Why do I even bother
A little about me :)
So I am a little tight lipped. Because of this, I find it
hard to connect with someone on a more than superficial
level. Communication has a huge impact on your interpersonal
relationships and when your flawed in that area, it hinders
you ability to become emotionally vulnerable.
Don't get me wrong, I know how to emulate closeness and
perhaps I am wrong to constantly fabricate closeness and
bonds with people. But I guess that its just easier for me
to do that than to actually allow myself to be vulnerable to
I dont know what makes me this way, i think its called an
intimacy disorder. But its self diagnosis, and we all know
how credible that is...
Well this is starting to sound really pathetic.

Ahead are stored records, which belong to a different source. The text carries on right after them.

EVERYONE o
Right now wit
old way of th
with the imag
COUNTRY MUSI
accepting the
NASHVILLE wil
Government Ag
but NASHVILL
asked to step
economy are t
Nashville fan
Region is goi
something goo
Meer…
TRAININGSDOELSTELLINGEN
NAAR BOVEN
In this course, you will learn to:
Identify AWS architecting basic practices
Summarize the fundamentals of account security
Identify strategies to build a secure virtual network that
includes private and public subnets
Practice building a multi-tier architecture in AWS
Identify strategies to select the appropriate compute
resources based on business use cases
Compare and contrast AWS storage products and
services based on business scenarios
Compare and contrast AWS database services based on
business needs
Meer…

Okay, back to my original purpose of writing an online
diary. I want to be able to get stuff off my chest. Things
that I cant imagine discussing out loud. Or even admitting
to myself out loud. I guess its a little therapeutic for me.

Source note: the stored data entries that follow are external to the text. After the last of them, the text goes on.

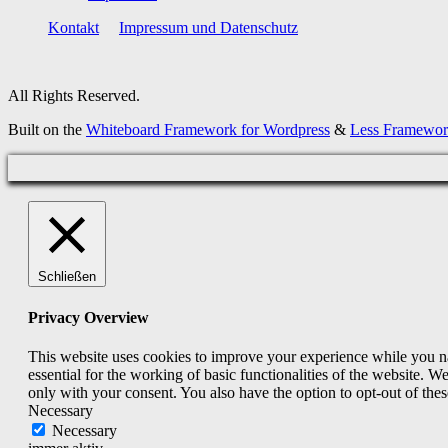
Kontakt
Impressum und Datenschutz
All Rights Reserved.
Built on the
Whiteboard Framework for Wordpress
&
Less Framewo
Schließen
Privacy Overview
This website uses cookies to improve your experience while you nav
essential for the working of basic functionalities of the website. 
only with your consent. You also have the option to opt-out of th
Necessary
Necessary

And if someone finds some small entertainment value, then
that's a bonus :)
I am a 24 yr old woman. I graduated with a B.A. in economics
in June 2008. I work full time as an admin asst for a
financial firm. For the first time in my life, I think I may
have a chance at love. I like playing online games and
working out at the gym. I have issues with my self and body.
I am very quiet, awkward and "nice." I laugh at everything,
I think that its my best quality.
I think that I've delved deep enough into my psych for
today. This kinda feels a little awkward... hahaha, well its
not much of a change from real life.